Daniel Peter Hughes (born 16 February 1989) is an Australian first-class cricketer who plays for New South Wales. Hughes plays for New South Wales and made his Twenty20 debut on 26 December 2012 playing for Sydney Sixers against Hobart Hurricanes.

== Career ==
Hughes plays for the Mosman Cricket Club in the NSW Premier Cricket competition. Hughes played every match for New South Wales in the 2017–18 JLT One-Day Cup. He scored two centuries during the tournament, the first against South Australia in 45-run loss and the second against Queensland.
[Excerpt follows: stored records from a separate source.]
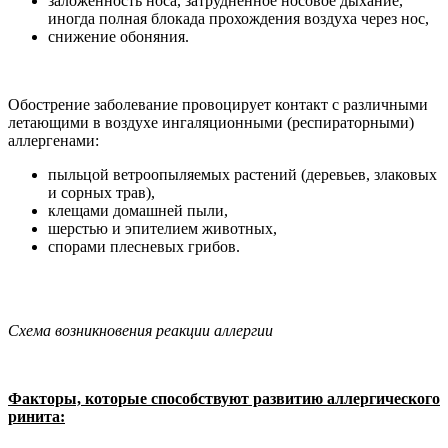
заложенность носа, затрудненное носовое дыхание,
иногда полная блокада прохождения воздуха через нос,
снижение обоняния.
Обострение заболевание провоцирует контакт с различными
летающими в воздухе ингаляционными (респираторными)
аллергенами:
пыльцой ветроопыляемых растений (деревьев, злаковых
и сорных трав),
клещами домашней пыли,
шерстью и эпителием животных,
спорами плесневых грибов.
Схема возникновения реакции аллергии
Факторы, которые способствуют развитию аллергического
ринита:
He scored 122, his highest List A score, as part of a 192-run opening partnership with Nic Maddinson, for which he was named man of the match. This was also his fourth consecutive score of 50 or more in the tournament. Hughes signed for English county team Sussex for the 2024 T20 Blast and part of the 2024 County Championship.